Takeshita raises a lot of interesting points about the role of science in maintaining skewed relations of biopower. In a society that values scientific knowledge as objective and relies on it to advance, being critical of science’s objectivity and history is crucial for inhibiting it from having unchecked power. Despite the current cultural moment that is growing skeptical of scientific credibility - particularly in regards to food and medicine - the United States has been structured to privilege science. Part of its power is that science is often framed using rhetoric that is not a part of common vocabulary and knowledge leading to disparities in who is able to understand the implications of modern science and which voices are able to contribute to it. These are not new concepts; Takeshita talks about the histories of science in creating contraceptive technologies at the expense of marginalized populations. The narrative of using marginalized bodies to progress scientific knowledge spans time and culture.
In order for this narrative to be so pervasive there must be underlying logics constructed surrounding which bodies are valuable and in which ways. As with many other aspects of society, science has historically been to privilege white, wealthy, and European bodies at the expense of poor people and people of color. Takeshita succinctly echoes this sentiment when she writes, “Colonial science, in short, allowed Europeans to classify, domesticate, own, and intervene in foreign places and lives of their inhabitants” (p. 35). In this statement, she draws upon many of the intricate tensions of the biopower that organizes bodies as European and Other. Inserting European scientific ideals and practices to places with less agency over these scientific powers continues as an act of colonialism that upholds white supremacy and eurocentrism. These ideals shape our perceptions of which bodies matter and which are disposable to maintain these relations. Takeshita also discusses how Europeans taking their scientific experiments to other places is a gendered display of power for experiments are more often than not enacted on women’s bodies (Takeshita 2012, p. 36).
Considering this context, the role of the IUD specifically is interesting. As a medical device that is explicitly designed to prevent pregnancy - and therefore generally for bodies of people assigned female at birth - it is already a feminized device. Reflecting back to the Takeshita’s coverage of the history of it being used against poor women of color is a particular instance of gendered colonialism. Not only the device itself, but the purpose and usage of it contribute to broader conversations about population control, one of the most explicit ways we discuss which bodies are valuable. Takeshita has brought up tensions about IUDs being assumed to be able to stop “overpopulation” of certain countries and places while being an innovative device for giving privileged women more “choice” in when they want to have children (Takeshita 2012, p. 33). Assuming that privileged (i.e. coded as white, economically stable, living in specific nations) women having children at intervals that work for them is positive while marginalized women having children is framed as a burden is an explicit example of racism, colonialism, and unequal power dynamics.
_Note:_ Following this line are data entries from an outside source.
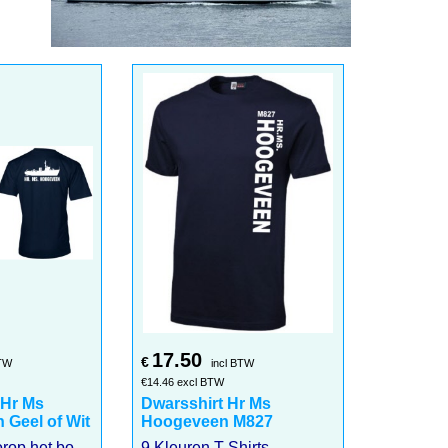
17.50
€
BTW
incl BTW
€
14.46
excl BTW
 Hr Ms
Dwarsshirt Hr Ms
 Geel of Wit
Hoogeveen M827
T-shirt met voorop het boegnummer van het schip en achterop groot de naam en contour van het schip
9 Kleuren T-Shirts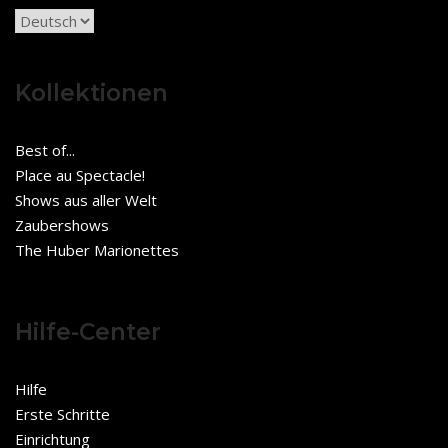
Sprache
auswählen
Kollektionen
Best of...
Place au Spectacle!
Shows aus aller Welt
Zaubershows
The Huber Marionettes
Hilfe-Center
Hilfe
Erste Schritte
Einrichtung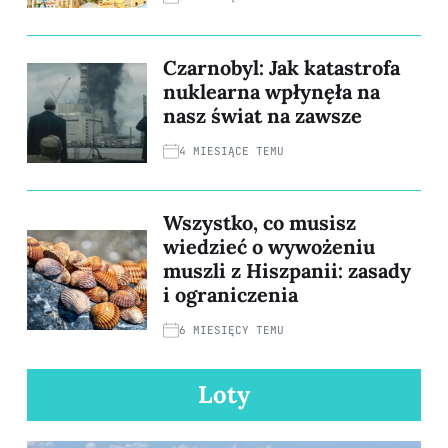
Czarnobyl: Jak katastrofa
nuklearna wpłynęła na
nasz świat na zawsze
4 MIESIĄCE TEMU
Wszystko, co musisz
wiedzieć o wywożeniu
muszli z Hiszpanii: zasady
i ograniczenia
6 MIESIĘCY TEMU
Loty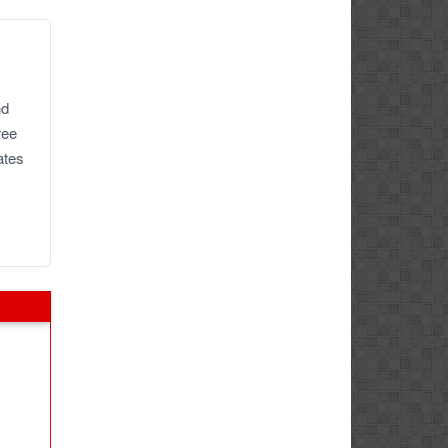
nd
ree
ates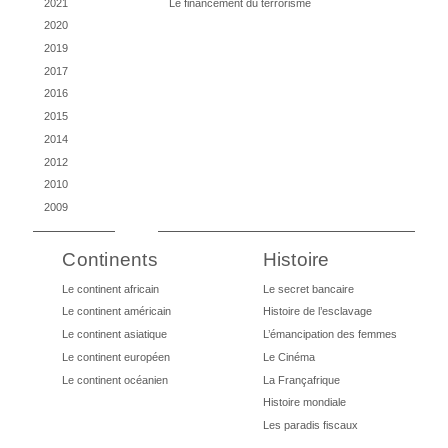
2021
Le financement du terrorisme
2020
2019
2017
2016
2015
2014
2012
2010
2009
Continents
Histoire
Le continent africain
Le secret bancaire
Le continent américain
Histoire de l’esclavage
Le continent asiatique
L’émancipation des femmes
Le continent européen
Le Cinéma
Le continent océanien
La Françafrique
Histoire mondiale
Les paradis fiscaux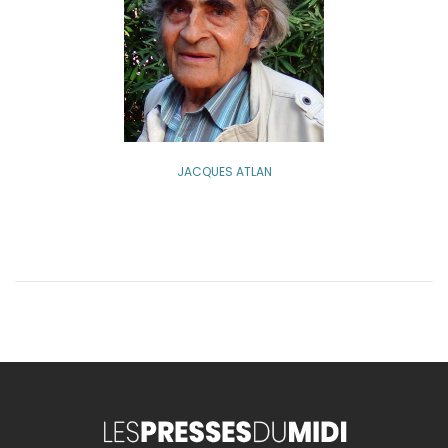
JACQUES ATLAN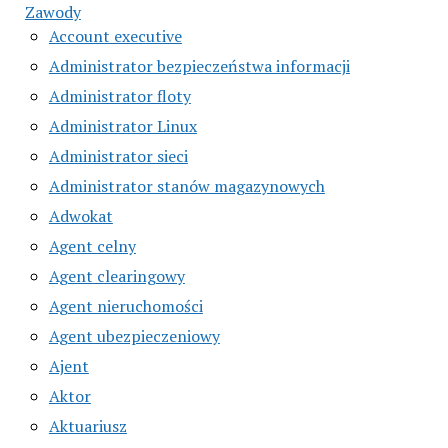
Zawody
Account executive
Administrator bezpieczeństwa informacji
Administrator floty
Administrator Linux
Administrator sieci
Administrator stanów magazynowych
Adwokat
Agent celny
Agent clearingowy
Agent nieruchomości
Agent ubezpieczeniowy
Ajent
Aktor
Aktuariusz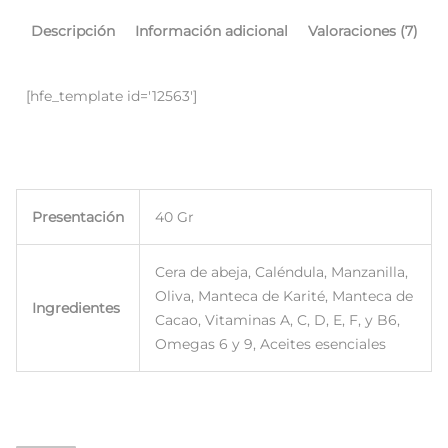
Descripción
Información adicional
Valoraciones (7)
[hfe_template id='12563']
Presentación
40 Gr
Cera de abeja, Caléndula, Manzanilla,
Oliva, Manteca de Karité, Manteca de
Ingredientes
Cacao, Vitaminas A, C, D, E, F, y B6,
Omegas 6 y 9, Aceites esenciales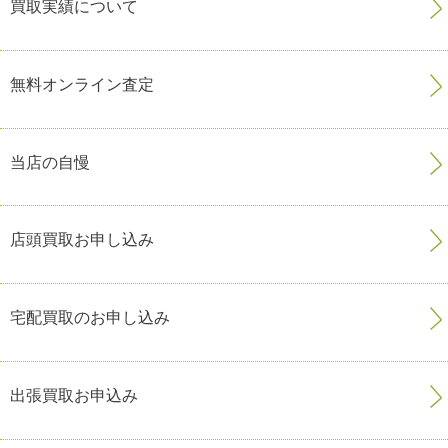
買取実績について
無料オンライン査定
当店の自慢
店頭買取お申し込み
宅配買取のお申し込み
出張買取お申込み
Taking a step back to think about how this has come to be - how we have even reached a scientific moment where we are able to use the same device under different motivations - adds another layer to the conversation. Takeshita talks about how and why the IUDs increased safety is largely the result of testing it on marginalized bodies (Takeshita 2012, p. 35). Ethically, this seems like it shouldn’t be able to occur, yet it has time and time again. This discussion made me think of the recent discovery of the syphilis experiments conducted in Guatemala, lead by the same doctor who was part of the Tuskegee syphilis disaster. In the late 1940s, US public health officials infected hundreds of Guatemalan people with syphilis in order to observe the disease. It was mainly prisoners, prostitutes, soldiers, and mental patients who were infected. These populations are explicitly discriminated against in society. This example of their bodies being deemed less valuable than their American counterparts and as disposable for the sake of scientific discovery exemplifies the sexist and colonialist implications of scientific discoveries in a comparable vein to that of the IUD.
Marta Orellana, one of the young girls who were vaginally infected with syphilis at age 9 in the Guatemala experiments (Source: http://www.theguardian.com/us-news/2015/apr/02/johns-hopkins-lawsuit-deliberate-std-infections-guatemala).
Of course this conversation is not cut and dry - in many ways, despite the atrocious histories of how scientific knowledge has come to be known, the advancements have been beneficial. It is undeniable that the IUD is safer now than it was 50 years ago and is a crucial contraceptive resource to women around the world. However, I cannot accept that the only way to continue scientific research is to rely on subjugating marginalized bodies and populations. If we do not hold ourselves to a higher ethical standard that incorporates feminist ideals and is conscious of the histories of oppression that past scientific methods have relied upon, we continue acts of colonialism that put certain bodies at risk for the benefit of the more privileged.
Reference:
Takeshita, Chikako. (2012). The global biopolitics of the IUD: How science constructs contraceptive users and women’s bodies. Cambridge: The MIT Press.